### Task requirements:
Copy every line of the records below that holds the word "shoulder".

### Record excerpts:
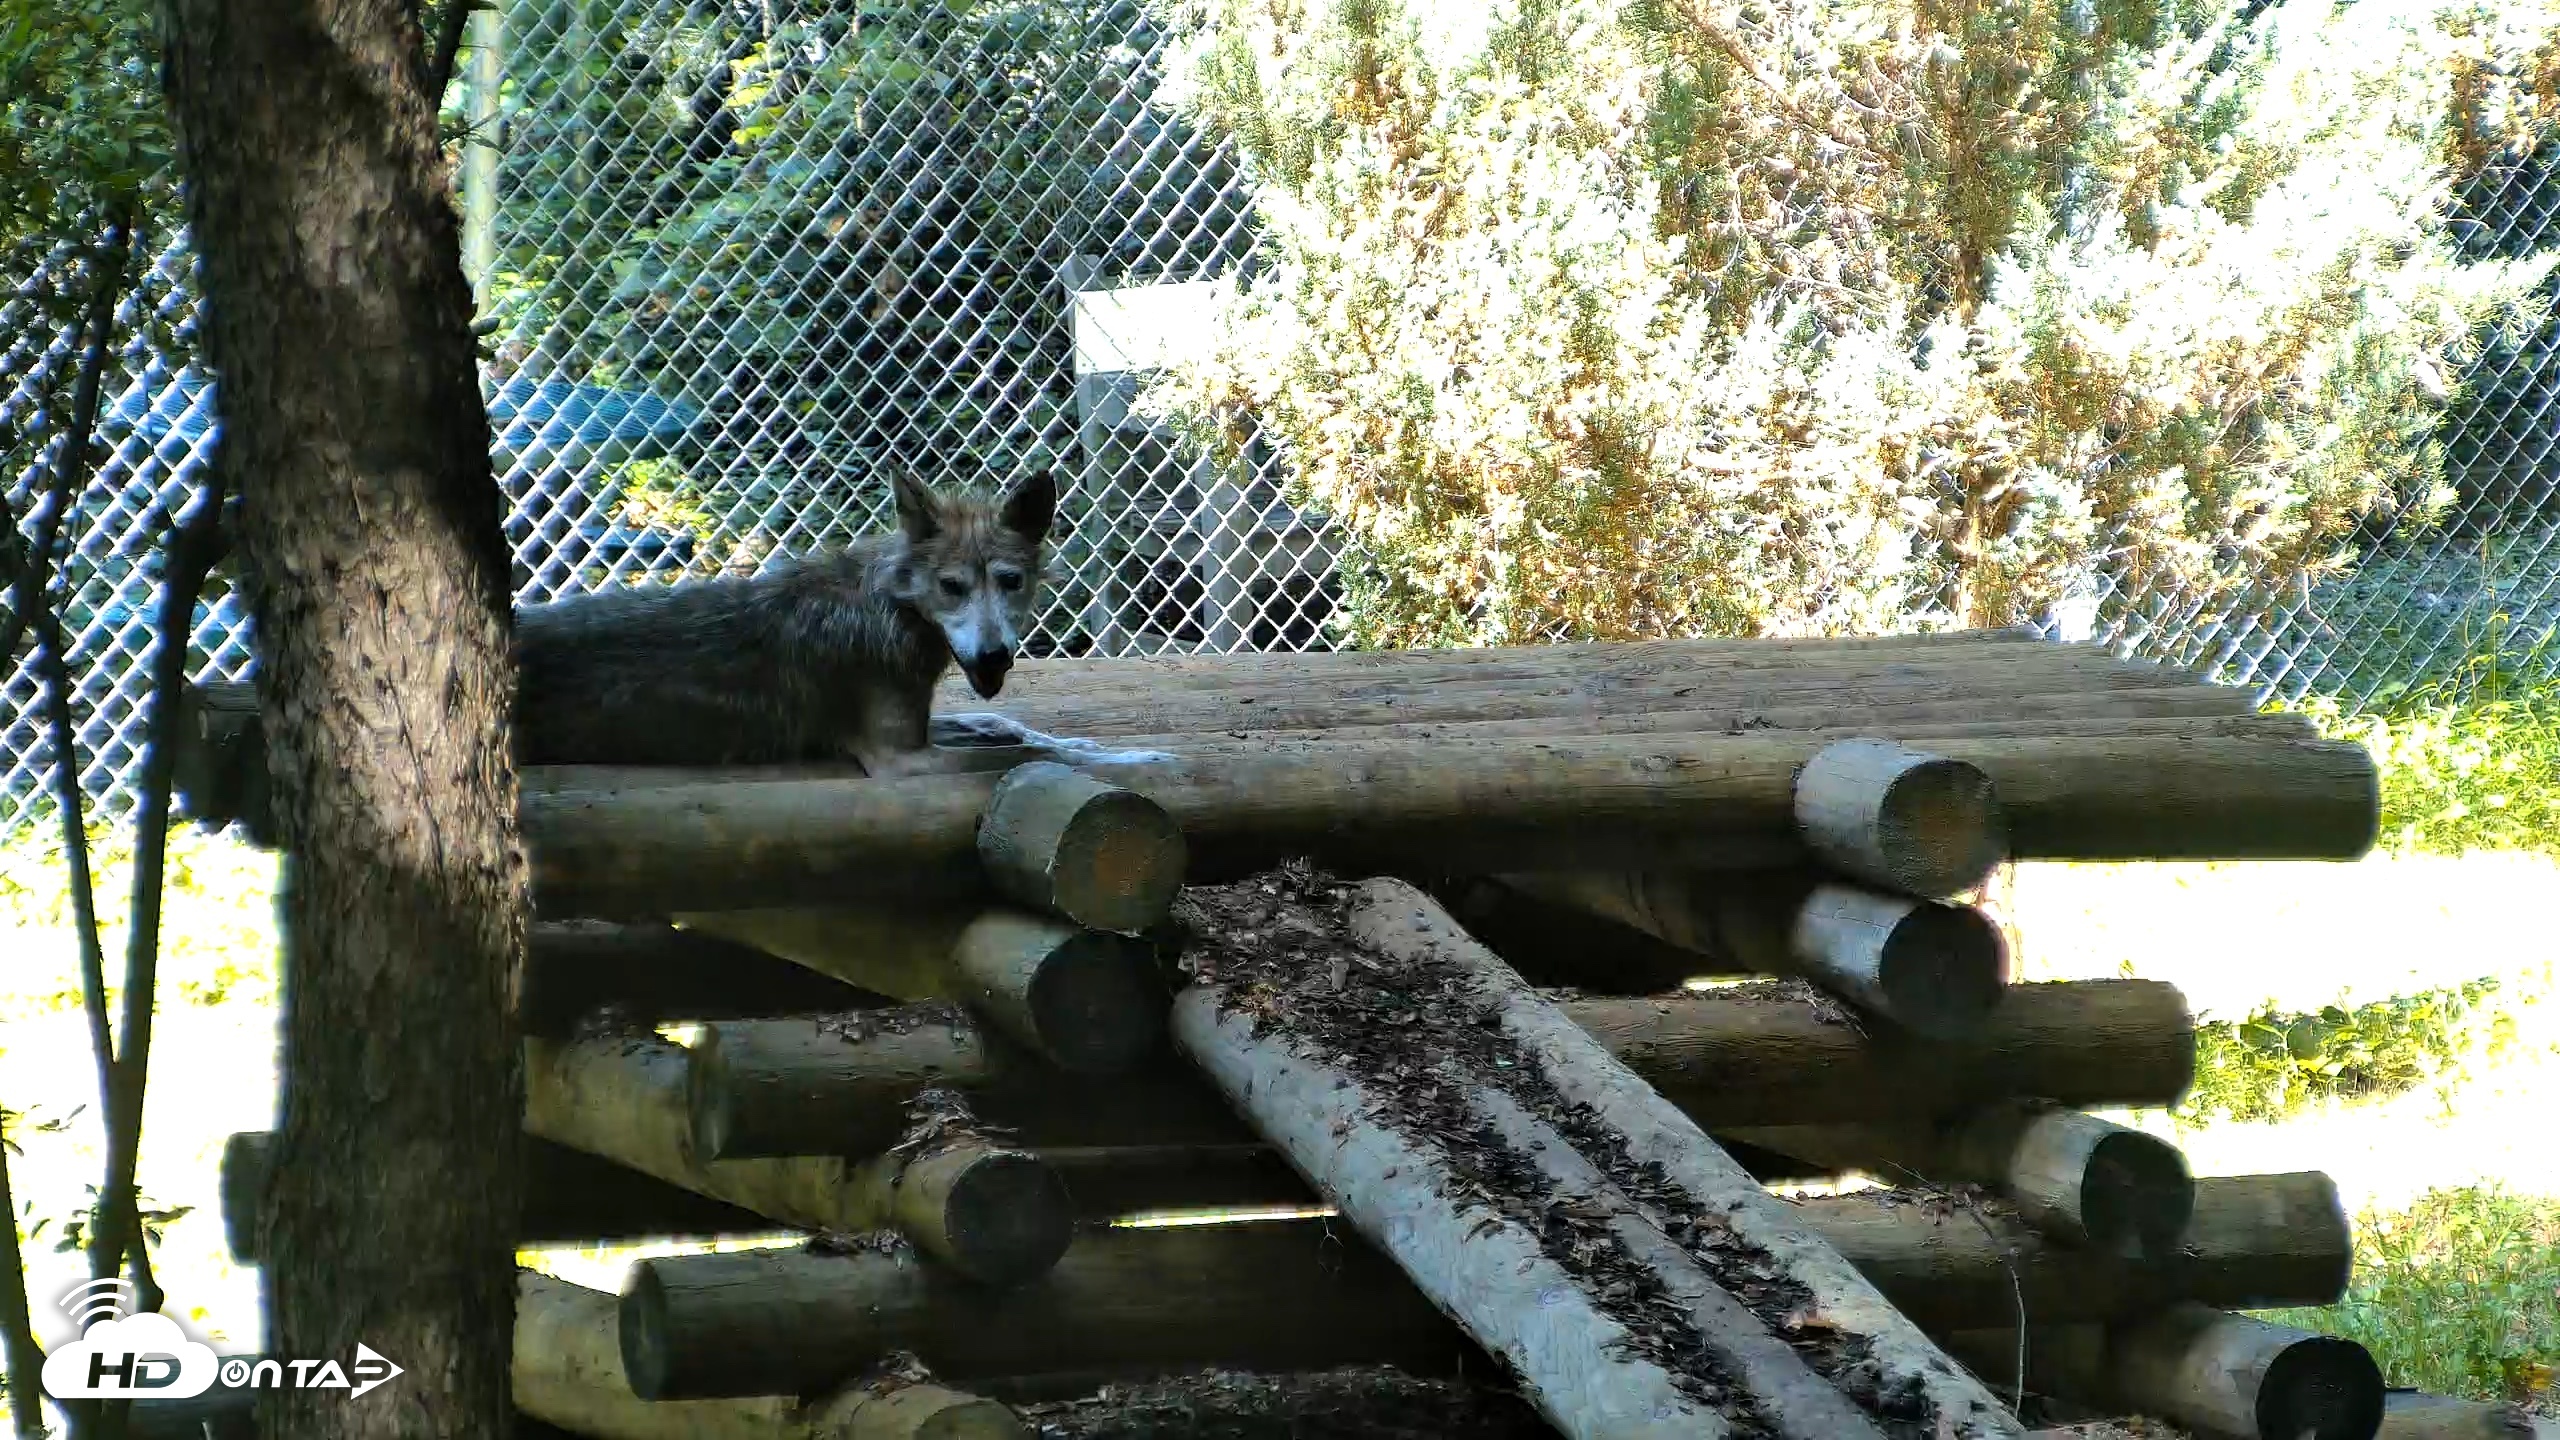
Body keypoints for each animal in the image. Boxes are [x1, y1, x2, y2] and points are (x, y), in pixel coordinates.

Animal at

* * *

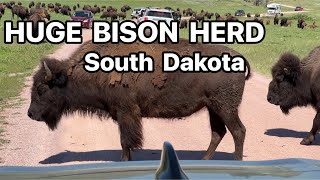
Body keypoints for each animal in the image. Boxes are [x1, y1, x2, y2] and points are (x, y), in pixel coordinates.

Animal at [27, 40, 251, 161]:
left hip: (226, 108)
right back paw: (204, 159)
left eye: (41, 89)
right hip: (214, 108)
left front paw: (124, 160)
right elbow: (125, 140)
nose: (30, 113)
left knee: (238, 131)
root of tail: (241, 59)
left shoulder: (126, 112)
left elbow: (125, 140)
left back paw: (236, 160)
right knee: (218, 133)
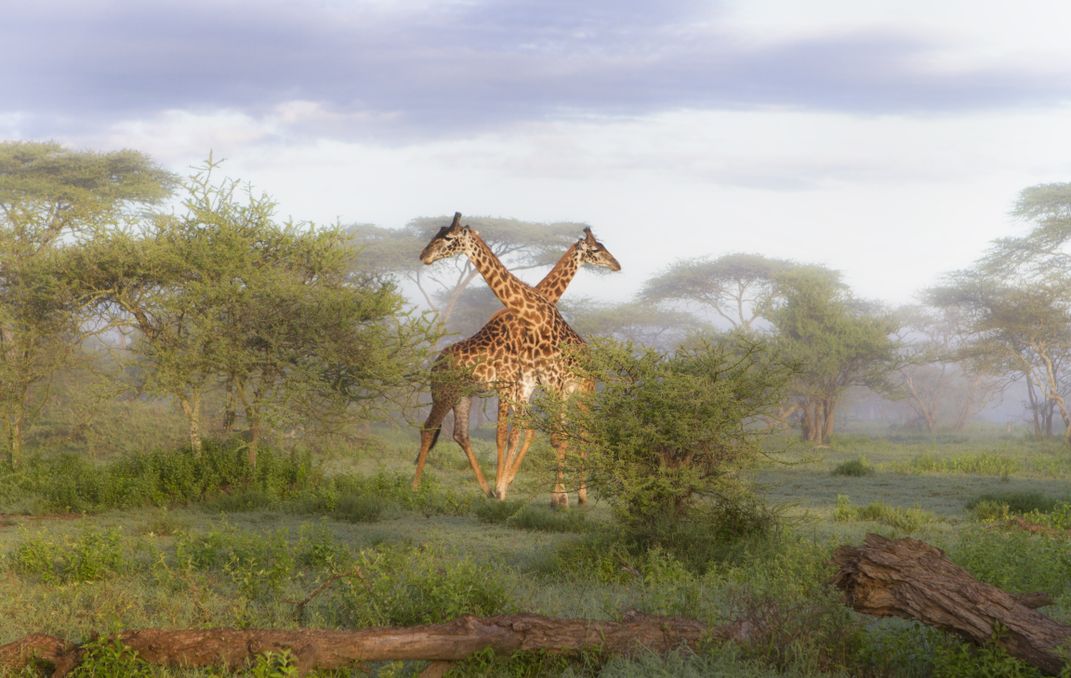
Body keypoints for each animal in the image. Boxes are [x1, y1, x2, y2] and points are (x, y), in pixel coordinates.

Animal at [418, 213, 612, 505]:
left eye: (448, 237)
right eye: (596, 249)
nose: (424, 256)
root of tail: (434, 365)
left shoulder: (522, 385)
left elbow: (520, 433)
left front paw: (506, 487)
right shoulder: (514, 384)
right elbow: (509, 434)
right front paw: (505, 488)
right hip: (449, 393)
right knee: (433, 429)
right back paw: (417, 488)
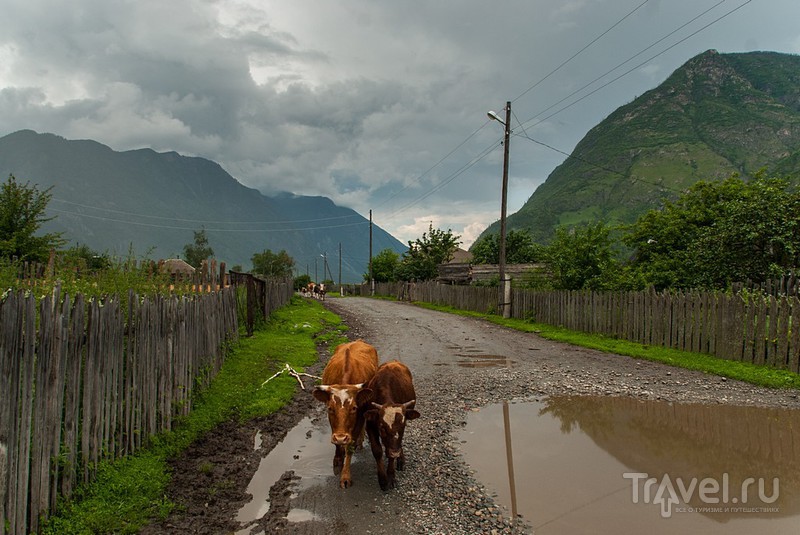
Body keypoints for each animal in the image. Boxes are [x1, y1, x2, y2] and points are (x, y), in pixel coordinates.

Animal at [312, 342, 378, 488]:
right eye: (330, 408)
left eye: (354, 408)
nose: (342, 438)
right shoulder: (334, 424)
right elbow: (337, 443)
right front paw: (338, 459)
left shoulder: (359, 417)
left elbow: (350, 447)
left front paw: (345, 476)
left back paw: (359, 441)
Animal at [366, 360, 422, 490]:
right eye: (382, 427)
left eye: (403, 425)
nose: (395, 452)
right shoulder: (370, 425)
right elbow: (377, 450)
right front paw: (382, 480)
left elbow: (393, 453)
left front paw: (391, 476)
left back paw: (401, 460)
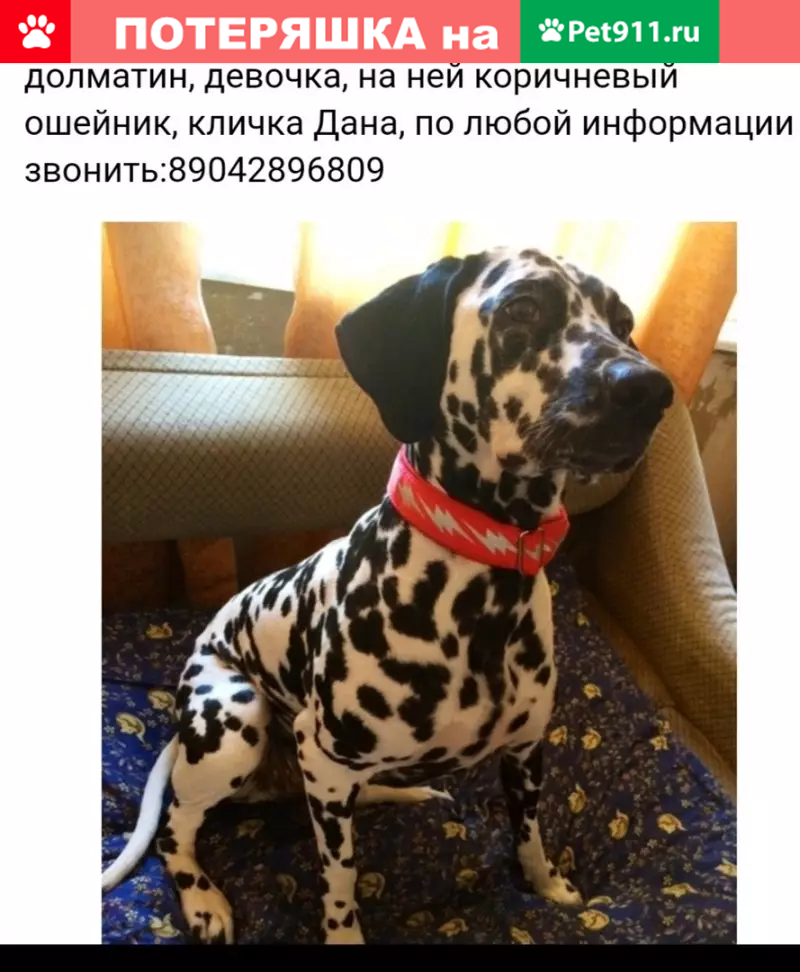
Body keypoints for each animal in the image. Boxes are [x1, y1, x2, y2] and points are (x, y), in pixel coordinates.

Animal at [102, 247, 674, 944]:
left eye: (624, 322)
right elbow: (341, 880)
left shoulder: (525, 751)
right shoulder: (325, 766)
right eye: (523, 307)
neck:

==

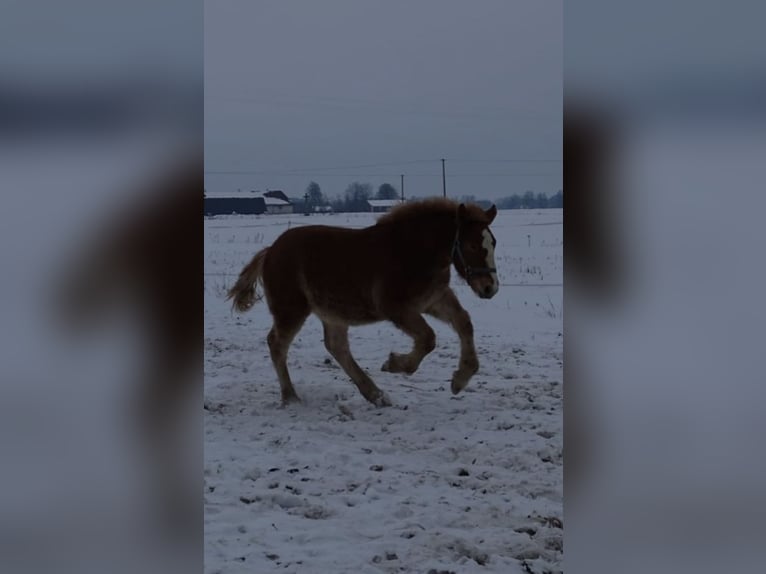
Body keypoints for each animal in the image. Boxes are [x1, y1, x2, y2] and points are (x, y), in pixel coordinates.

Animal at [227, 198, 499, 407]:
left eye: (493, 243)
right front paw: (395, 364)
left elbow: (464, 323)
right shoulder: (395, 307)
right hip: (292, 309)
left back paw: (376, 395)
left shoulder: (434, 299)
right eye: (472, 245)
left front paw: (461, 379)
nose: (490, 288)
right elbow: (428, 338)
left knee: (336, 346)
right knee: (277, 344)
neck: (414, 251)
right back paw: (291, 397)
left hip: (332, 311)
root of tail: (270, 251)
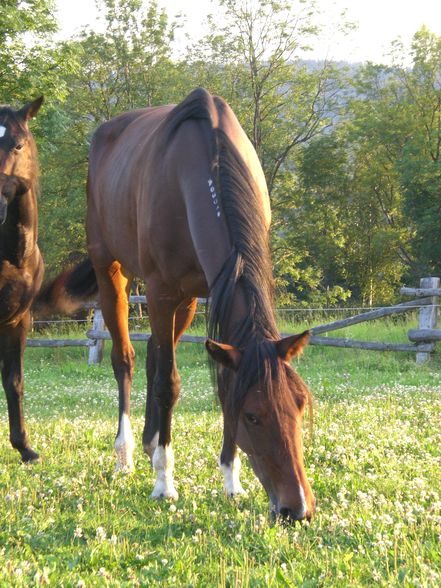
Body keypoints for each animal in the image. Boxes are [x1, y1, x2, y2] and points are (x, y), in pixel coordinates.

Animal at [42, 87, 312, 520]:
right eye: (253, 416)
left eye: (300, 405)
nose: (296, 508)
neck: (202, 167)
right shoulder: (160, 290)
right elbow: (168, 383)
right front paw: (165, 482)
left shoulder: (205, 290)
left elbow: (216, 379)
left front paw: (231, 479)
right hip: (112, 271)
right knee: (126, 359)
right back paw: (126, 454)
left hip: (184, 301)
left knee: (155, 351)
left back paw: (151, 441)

### Result for this task:
left shoulder: (126, 112)
left shoulder: (522, 385)
right shoulder: (514, 384)
right shoulder: (334, 424)
left shoulder: (359, 417)
right shoulder: (370, 425)
left shoulder: (525, 751)
right shoulder: (325, 766)
right shoulder: (395, 307)
left shoulder: (434, 299)
right shoulder: (160, 290)
left shoulder: (205, 290)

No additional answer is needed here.